▶ Material to process:
☆ ☆ ☆ ☆ ☆

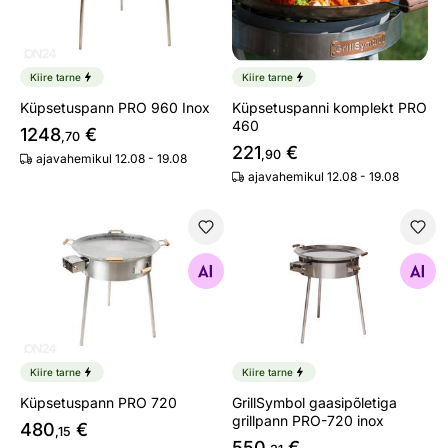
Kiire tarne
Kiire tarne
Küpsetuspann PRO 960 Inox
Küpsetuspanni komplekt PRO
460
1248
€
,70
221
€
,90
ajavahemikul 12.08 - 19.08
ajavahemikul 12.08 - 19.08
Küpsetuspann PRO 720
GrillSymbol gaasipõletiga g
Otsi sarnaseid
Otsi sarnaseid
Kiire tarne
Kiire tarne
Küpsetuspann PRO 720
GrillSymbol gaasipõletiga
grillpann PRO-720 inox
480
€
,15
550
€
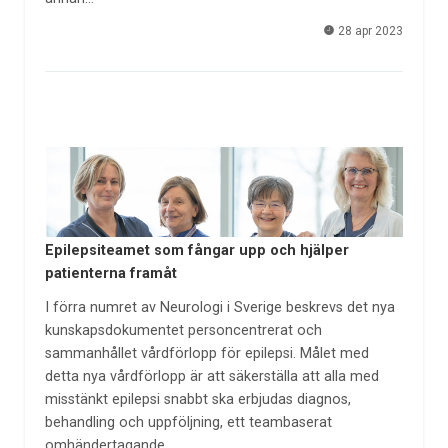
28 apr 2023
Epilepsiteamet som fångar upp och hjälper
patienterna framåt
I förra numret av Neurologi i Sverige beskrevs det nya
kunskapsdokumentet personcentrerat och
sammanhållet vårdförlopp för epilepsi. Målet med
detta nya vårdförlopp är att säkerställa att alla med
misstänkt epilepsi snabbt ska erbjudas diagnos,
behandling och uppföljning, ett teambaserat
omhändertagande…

☆ ☆ ☆ ☆ ☆

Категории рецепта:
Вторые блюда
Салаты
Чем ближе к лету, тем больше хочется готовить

☆ ☆ ☆ ☆ ☆

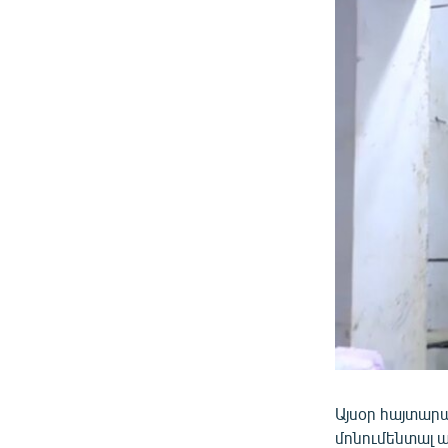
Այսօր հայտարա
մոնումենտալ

☆ ☆ ☆ ☆ ☆

▶ Problem:
Return all lines in the entries above that carry the word "GrillSymbol".

▶ Output below:
GrillSymbol gaasipõletiga g
GrillSymbol gaasipõletiga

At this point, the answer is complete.